Bricker just put my convoluted paragraphs into one easy-peasy sentence. :smiley:

Damn my slow typing…

Originally posted by RoboTR
I usually get hit for being nitpicky like this. I dare anyone to find a time-travel movie or book that makes perfect sense.

“Lightning” by Dean Koontz.

Sometimes, silent_rob, you have a lot to say… for being silent.

I love time travel discussions & movies, but hey, if you think about it too much you’ll go nuts:

If I went back in time before I was born, and killed my parents, would I immediately cease to exist? How could I cease to exist if I was never born, and therefore, never existed in the first place? And if I was never born in the first place, how could I travel back in time and kill my parents? But if I never existed I couldn’t go back in time & kill my parents, therefore they live, eventually giving birth to me. But then I do exist and am able to go back in time and kill them before I was born, but then I wouldn’t exist again, and so on.

See? It will drive you nuts. For some real fun bring this up to someone who’s stoned. They freak!:stuck_out_tongue:

Off the top of my head: “By His Bootstraps” and “All You Zombies-” by Robert A. Heinlein (both short stories, both well worth reading). The Door Into Summer by RAH. Millennium by John Varley. There’s plenty of them out there, you just have to know where to look. Remember, Sturgeon’s Law (“90% of EVERYTHING is crap!”) was formulated in answer to a question about why 90% of sf is crap. You just gotta read the 10% that ISN’T crap.

All You Zombies– make sense? Not unless you’ve done way more drugs than I have! Besides the temporal paradox, you’ve got biological paradoces that make Jesus’ genetic structure seem obvious!

http://www.geocities.com/Area51/Rampart/6040/ Temporal Anomalies In Popular Time Travel Movies

A very strange website, indeed … the author makes up some fairly logical rules of time travel, then attempts to explain about 20 movies (Back To The Futures, Terminator, Star Treks, etc.) using those rules. For a mindfuck rating, i give this site 5 stars *****.

“All You Zombies” makes perfect sense. There is no paradox involved. It just proposes a character with a circular existence. The biological issue is a medical improbability, not a paradox.

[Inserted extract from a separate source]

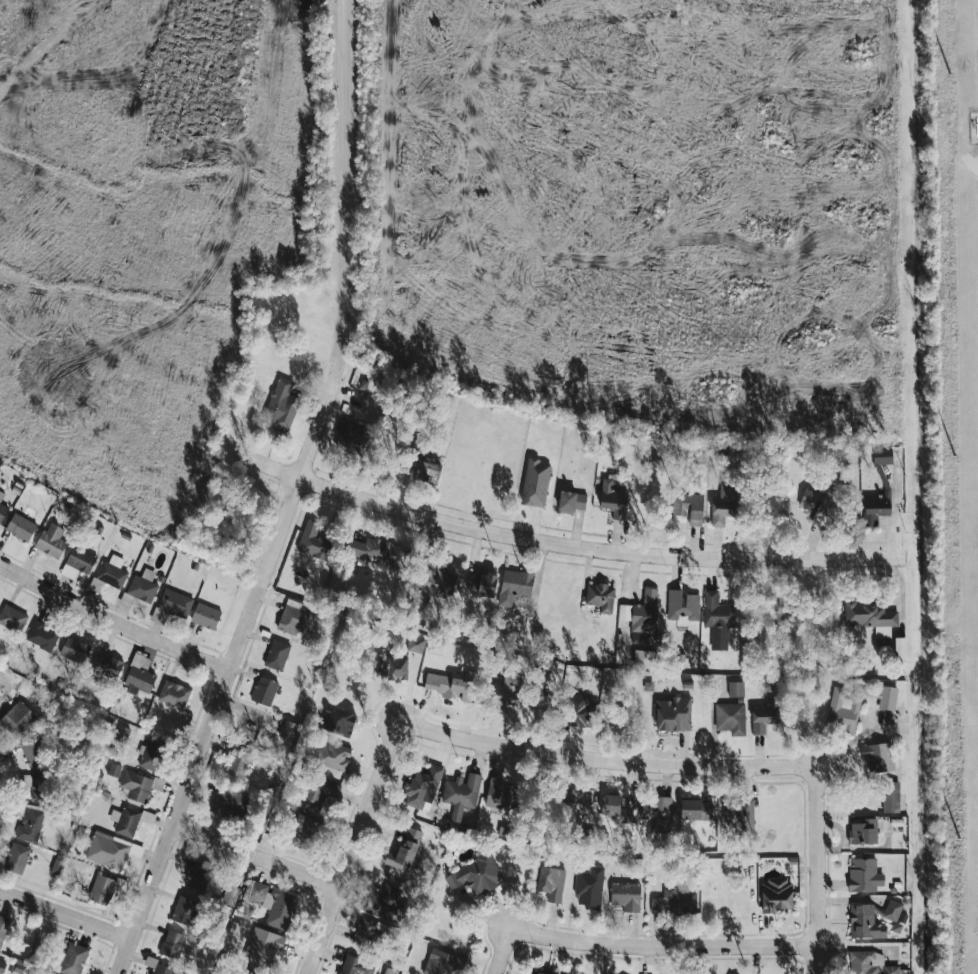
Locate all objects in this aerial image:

I’d say that all of Robert Heinlein’s time travel stories make sense. Besides the aforementioned “All You Zombies”, “By His Bootstraps”, and The Door Into Summer, there is also The Number of the Beast, Time Enough for Love, The Cat Who Walks Through Walls, and To Sail Beyond the Sunset. RAH is well aware of the potential for paradoxes and worked hard to avoid them.

BTW, I totally stipulate the high “sap factor” of the last two.

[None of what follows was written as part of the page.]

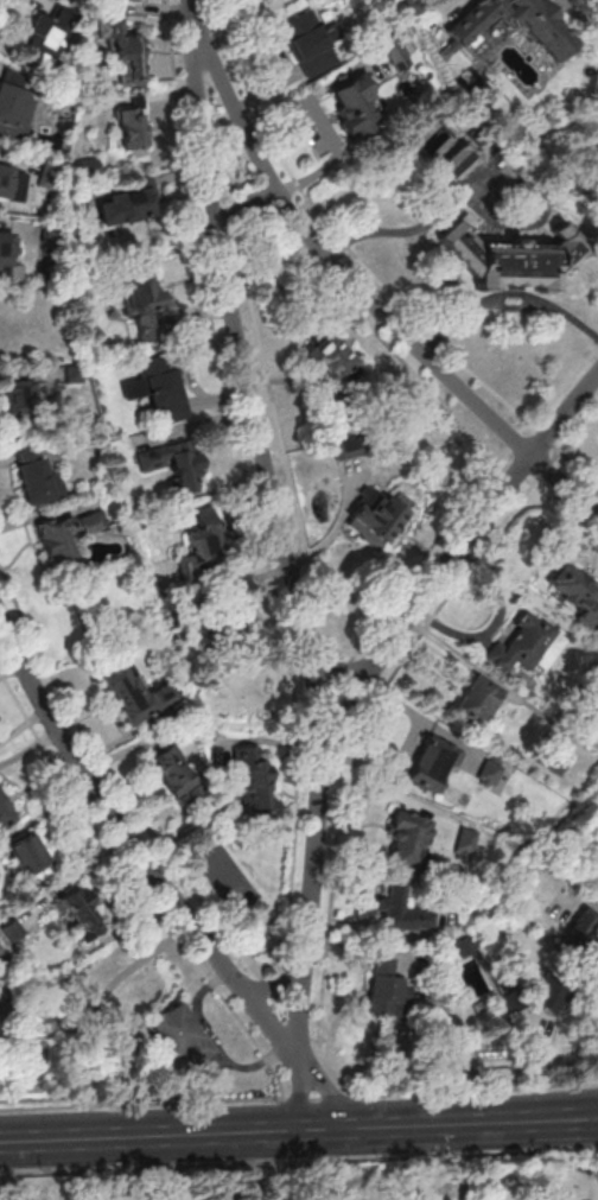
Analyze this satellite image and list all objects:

Actually, Doc Brown’s explanation of how this works took care of this problem: every time they time-travel, they create another universe. So the old-Marty was not an older version of the young Marty. The young Marty never returned to the universe that he left, and therefore never developed into the old Marty. Instead, he returned to the Biff-is-a-simpering-wimp-and-Marty-doesn’t-get-into-the-accident universe. However, I recall there being a contradiction in the third movie that wasn’t resolved. It’s been so long, that I don’t remmber it exactly.

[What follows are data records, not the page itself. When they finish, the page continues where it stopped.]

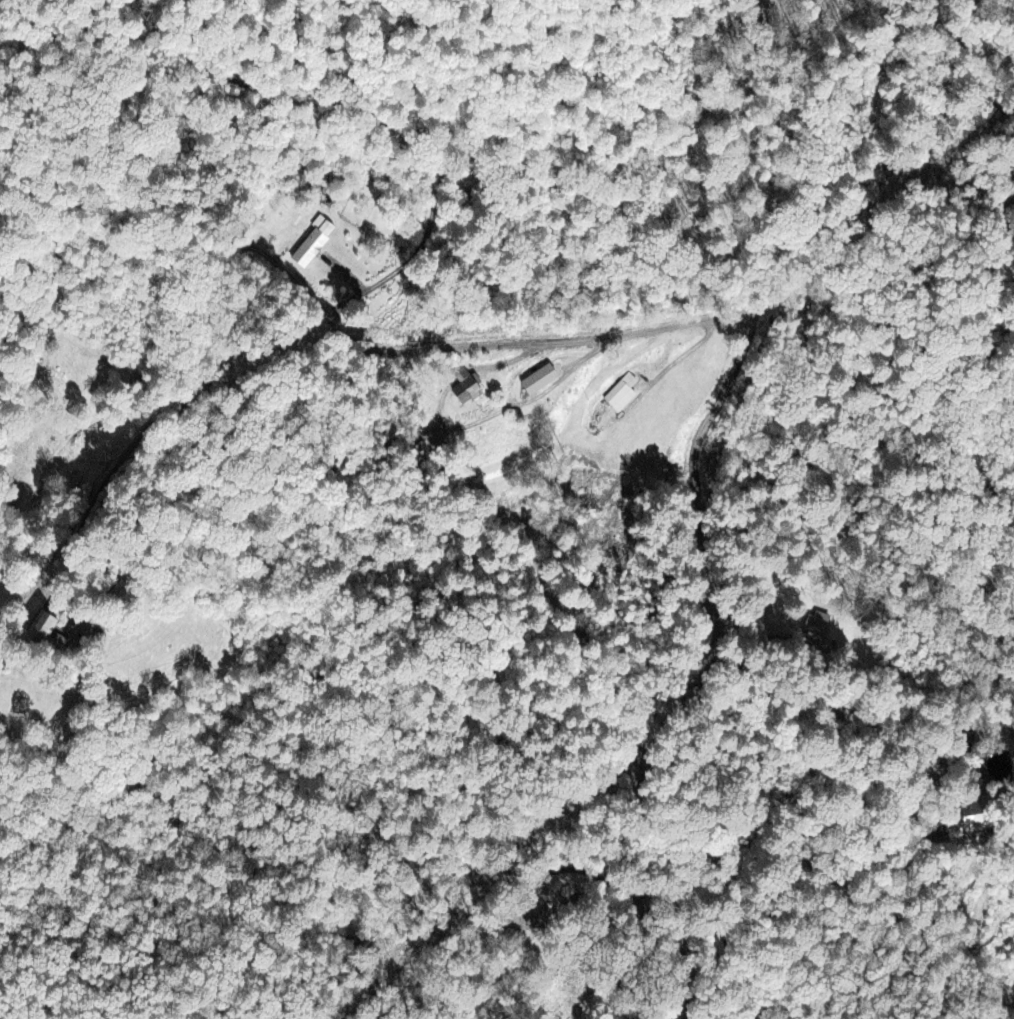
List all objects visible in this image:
road: (373, 112)
building: (315, 243)
building: (542, 380)
road: (194, 382)
building: (469, 392)
building: (622, 394)
road: (692, 471)
building: (44, 626)
road: (684, 954)
road: (505, 1018)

BTTF movies used the it-takes-time-for-time-changes-to-happen time travel plot. Many instances:
[ul]
[li]BTTF1: Marty and his siblings slowly disappear from his picture (and existance) instead of popping out of existance.[/li][li]The aforementioned meeting of the Jennifers.[/li][li]Old Biff changed his future, but didn’t start to fade from existance until he got back to 2015. In the movie, he staggers out of the Delorean because of it. What they didn’t show (a cut scene) was him completely fading away.[/li][li]Doc Brown in 1885 didn’t remember Doc of 1955 seeing his own tombstone, or at least immediately.[/li][/ul]
It rather puts a slight strain on the whole plot flow of the BTTFs, but it would have been a short movie had Marty instantly disappeared as soon as he pushed George out of Mr. Baines’ car’s path.

The only real problem with BTTF 3 is that they could’ve used the fuel in the DeLorean that Doc used to travel into the past, to power the DeLorean that Marty had used.

I think the scariest part of all this is that they could make a BTTF 4, 5, and 6 with Michael J Fox and Christopher Lloyd, and they’d still all look the same!